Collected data
▼▼▼

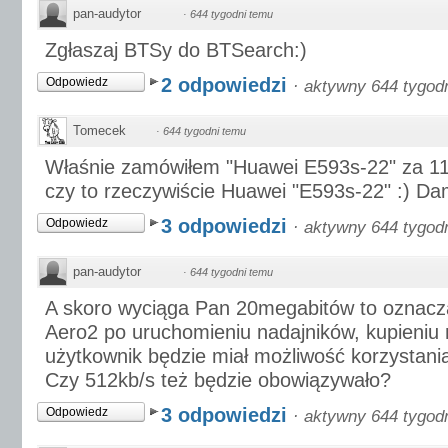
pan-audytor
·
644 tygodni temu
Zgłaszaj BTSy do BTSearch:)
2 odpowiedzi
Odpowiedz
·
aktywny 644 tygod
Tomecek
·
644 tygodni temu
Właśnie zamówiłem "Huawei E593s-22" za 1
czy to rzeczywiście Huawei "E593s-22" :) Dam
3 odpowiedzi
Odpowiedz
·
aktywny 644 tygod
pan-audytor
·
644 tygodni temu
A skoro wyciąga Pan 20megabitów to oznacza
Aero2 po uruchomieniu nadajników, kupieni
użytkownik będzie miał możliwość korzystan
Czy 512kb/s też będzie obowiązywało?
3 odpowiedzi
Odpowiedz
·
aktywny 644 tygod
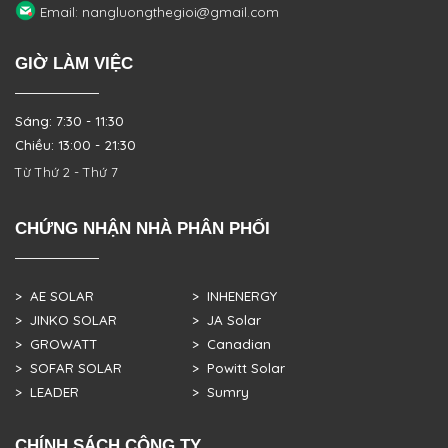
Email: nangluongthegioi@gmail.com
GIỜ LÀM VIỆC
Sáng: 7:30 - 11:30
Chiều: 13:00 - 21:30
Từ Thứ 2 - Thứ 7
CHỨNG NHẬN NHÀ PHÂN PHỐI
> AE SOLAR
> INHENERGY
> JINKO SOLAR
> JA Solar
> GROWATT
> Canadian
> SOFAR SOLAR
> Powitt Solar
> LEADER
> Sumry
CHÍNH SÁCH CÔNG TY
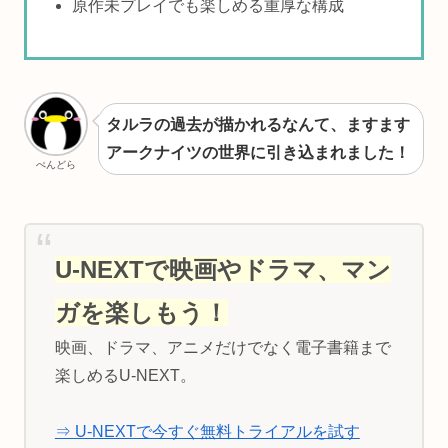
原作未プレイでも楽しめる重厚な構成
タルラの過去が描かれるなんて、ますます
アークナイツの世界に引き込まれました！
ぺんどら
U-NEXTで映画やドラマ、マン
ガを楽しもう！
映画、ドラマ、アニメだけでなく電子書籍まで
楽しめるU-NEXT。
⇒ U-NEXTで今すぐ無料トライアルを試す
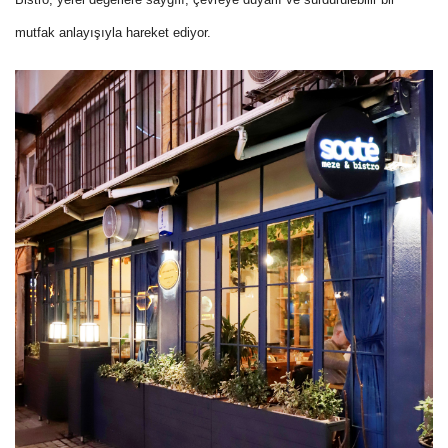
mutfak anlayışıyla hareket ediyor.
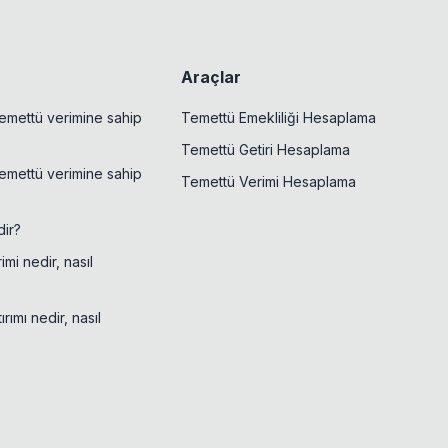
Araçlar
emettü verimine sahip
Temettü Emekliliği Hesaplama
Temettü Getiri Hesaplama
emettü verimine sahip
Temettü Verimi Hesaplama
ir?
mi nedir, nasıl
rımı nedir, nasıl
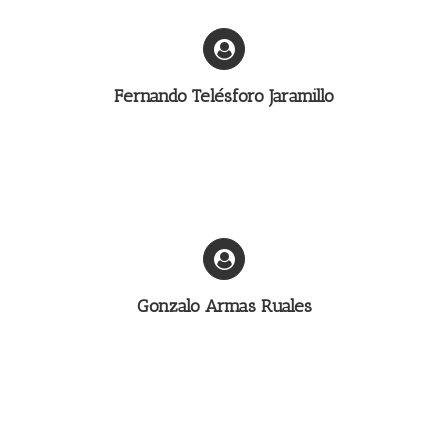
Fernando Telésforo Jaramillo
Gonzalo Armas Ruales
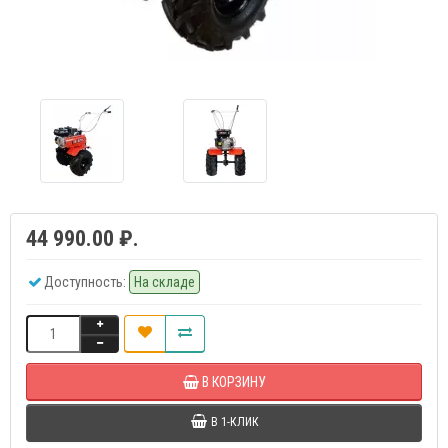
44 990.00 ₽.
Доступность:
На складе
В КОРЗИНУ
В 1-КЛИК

▲▲▲
▼▼▼

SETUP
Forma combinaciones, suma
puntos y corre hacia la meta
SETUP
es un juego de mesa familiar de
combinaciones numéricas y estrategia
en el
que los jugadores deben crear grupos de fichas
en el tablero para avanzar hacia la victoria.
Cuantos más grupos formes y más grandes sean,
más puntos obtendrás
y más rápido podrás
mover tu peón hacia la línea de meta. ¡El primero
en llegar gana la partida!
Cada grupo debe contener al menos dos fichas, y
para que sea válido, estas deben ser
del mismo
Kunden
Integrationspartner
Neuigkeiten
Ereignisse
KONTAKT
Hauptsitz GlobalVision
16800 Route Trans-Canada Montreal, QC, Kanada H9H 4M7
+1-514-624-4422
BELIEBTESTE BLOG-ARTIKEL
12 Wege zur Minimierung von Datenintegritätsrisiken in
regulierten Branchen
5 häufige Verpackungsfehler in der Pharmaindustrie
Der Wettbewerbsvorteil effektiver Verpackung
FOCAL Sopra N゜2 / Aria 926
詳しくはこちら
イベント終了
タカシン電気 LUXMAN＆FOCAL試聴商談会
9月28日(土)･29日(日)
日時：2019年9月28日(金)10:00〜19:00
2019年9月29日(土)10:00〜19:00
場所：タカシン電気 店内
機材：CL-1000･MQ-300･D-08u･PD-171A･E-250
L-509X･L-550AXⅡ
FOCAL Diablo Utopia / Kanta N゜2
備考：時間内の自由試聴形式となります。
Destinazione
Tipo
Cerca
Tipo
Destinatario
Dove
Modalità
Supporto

▲▲▲

### PROBLEM REQUIREMENTS
Wherever the word "combinaciones" appears in a line of the records, count that line. Say how many there are, with no other words.

### YOUR SOLUTION
2